**Fragmento citado**
La obra comienza con un monólogo en el que don Alonso, que no sabe si su sentimiento es correspondido, se queja al Amor de haber disparado sus flechas solo contra él y no contra ella también. El monólogo tiene un marcado tono neoplatónico, que era el código poético de moda en la época según el cual el amor es el mejor instrumento divino para que el alma cumpla su misión de unir lo corporal con lo intelectual. O lo que es lo mismo, que el amor es capaz de convertir a un hooligan borracho en el hermano listo de Einstein. Quédense con este dato del neoplatonismo al menos cuatro párrafos más y verán que esto tiene su chicha. En ese monólogo don Alonso nos expresa sus dudas, por las cuales ha hecho llamar a Fabia, un trasunto de Celestina a quien le pide que haga llegar una carta a Inés. Antes, eso sí, le explica el encuentro en un monólogo larguísimo en el que básicamente cuenta lo guapa y bien vestida que iba. La complicación de este monólogo, lleno de léxico de prendas de ropa del siglo XVII, es un buen ejemplo de por qué a mucha gente le tira para atrás el teatro del Siglo de Oro. Pero ustedes tranquilos: recuerden que en casos así lo importante no es entender cada palabra sino el concepto general, igual que es posible leer Rayuela sin conocer las infinitas alusiones jazzísticas que introduce Cortázar. Esto es como montar en bicicleta, y las notas a pie de página como las ruedas traseras de entrenamiento: al poco tiempo se acostumbrarán a los aquestes, los hipérbatos (alteración del orden lógico de las palabras en una oración o, para los frikis de Star Wars, «de Yoda hablar la forma de») y los corrido estoy, que, aunque no se lo crean, significa «estoy avergonzado».

[Registros en bruto]

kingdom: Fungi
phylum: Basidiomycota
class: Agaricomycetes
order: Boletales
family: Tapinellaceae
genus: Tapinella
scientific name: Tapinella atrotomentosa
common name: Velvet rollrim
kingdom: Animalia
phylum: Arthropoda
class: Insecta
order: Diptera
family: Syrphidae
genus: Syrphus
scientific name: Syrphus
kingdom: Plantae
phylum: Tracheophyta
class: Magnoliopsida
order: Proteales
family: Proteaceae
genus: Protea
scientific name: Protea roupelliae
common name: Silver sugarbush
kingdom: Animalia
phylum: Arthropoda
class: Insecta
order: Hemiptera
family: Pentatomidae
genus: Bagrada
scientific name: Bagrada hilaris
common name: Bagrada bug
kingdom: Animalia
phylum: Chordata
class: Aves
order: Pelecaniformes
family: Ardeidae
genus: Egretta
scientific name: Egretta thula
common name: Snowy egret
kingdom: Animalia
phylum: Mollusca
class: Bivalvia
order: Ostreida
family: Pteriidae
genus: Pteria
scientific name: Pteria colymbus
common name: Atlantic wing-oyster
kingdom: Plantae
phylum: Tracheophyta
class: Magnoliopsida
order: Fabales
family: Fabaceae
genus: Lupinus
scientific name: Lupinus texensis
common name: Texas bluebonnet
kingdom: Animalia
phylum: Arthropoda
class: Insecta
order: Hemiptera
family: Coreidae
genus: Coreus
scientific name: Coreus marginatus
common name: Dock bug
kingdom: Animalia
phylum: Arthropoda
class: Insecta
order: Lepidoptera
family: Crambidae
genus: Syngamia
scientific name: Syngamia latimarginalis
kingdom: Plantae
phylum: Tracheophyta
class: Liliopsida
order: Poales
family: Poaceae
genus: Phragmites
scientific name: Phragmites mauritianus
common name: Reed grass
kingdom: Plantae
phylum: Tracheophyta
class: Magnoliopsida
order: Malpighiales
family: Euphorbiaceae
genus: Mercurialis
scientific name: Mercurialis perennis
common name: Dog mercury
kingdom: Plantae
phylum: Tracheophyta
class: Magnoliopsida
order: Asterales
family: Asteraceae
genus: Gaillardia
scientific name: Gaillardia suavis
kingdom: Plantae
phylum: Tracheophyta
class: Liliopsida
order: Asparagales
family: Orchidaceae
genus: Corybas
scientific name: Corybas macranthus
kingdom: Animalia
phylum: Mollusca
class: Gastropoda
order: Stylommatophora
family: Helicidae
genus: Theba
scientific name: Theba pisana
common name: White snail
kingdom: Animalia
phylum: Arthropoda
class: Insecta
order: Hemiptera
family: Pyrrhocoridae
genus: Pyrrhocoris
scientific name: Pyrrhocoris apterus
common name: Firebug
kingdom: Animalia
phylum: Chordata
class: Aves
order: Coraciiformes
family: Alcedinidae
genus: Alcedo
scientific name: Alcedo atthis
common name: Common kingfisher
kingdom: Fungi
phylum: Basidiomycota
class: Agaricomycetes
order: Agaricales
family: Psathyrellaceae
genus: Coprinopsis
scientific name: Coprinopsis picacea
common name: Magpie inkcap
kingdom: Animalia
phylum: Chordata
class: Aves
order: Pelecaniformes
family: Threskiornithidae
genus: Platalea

**Consigna escrita**
Transcribe completo, sin alterar nada, el fragmento sobre el monólogo inicial de don Alonso.

**Respuesta del ejercicio**
La obra comienza con un monólogo en el que don Alonso, que no sabe si su sentimiento es correspondido, se queja al Amor de haber disparado sus flechas solo contra él y no contra ella también. El monólogo tiene un marcado tono neoplatónico, que era el código poético de moda en la época según el cual el amor es el mejor instrumento divino para que el alma cumpla su misión de unir lo corporal con lo intelectual. O lo que es lo mismo, que el amor es capaz de convertir a un hooligan borracho en el hermano listo de Einstein. Quédense con este dato del neoplatonismo al menos cuatro párrafos más y verán que esto tiene su chicha. En ese monólogo don Alonso nos expresa sus dudas, por las cuales ha hecho llamar a Fabia, un trasunto de Celestina a quien le pide que haga llegar una carta a Inés. Antes, eso sí, le explica el encuentro en un monólogo larguísimo en el que básicamente cuenta lo guapa y bien vestida que iba. La complicación de este monólogo, lleno de léxico de prendas de ropa del siglo XVII, es un buen ejemplo de por qué a mucha gente le tira para atrás el teatro del Siglo de Oro. Pero ustedes tranquilos: recuerden que en casos así lo importante no es entender cada palabra sino el concepto general, igual que es posible leer Rayuela sin conocer las infinitas alusiones jazzísticas que introduce Cortázar. Esto es como montar en bicicleta, y las notas a pie de página como las ruedas traseras de entrenamiento: al poco tiempo se acostumbrarán a los aquestes, los hipérbatos (alteración del orden lógico de las palabras en una oración o, para los frikis de Star Wars, «de Yoda hablar la forma de») y los corrido estoy, que, aunque no se lo crean, significa «estoy avergonzado».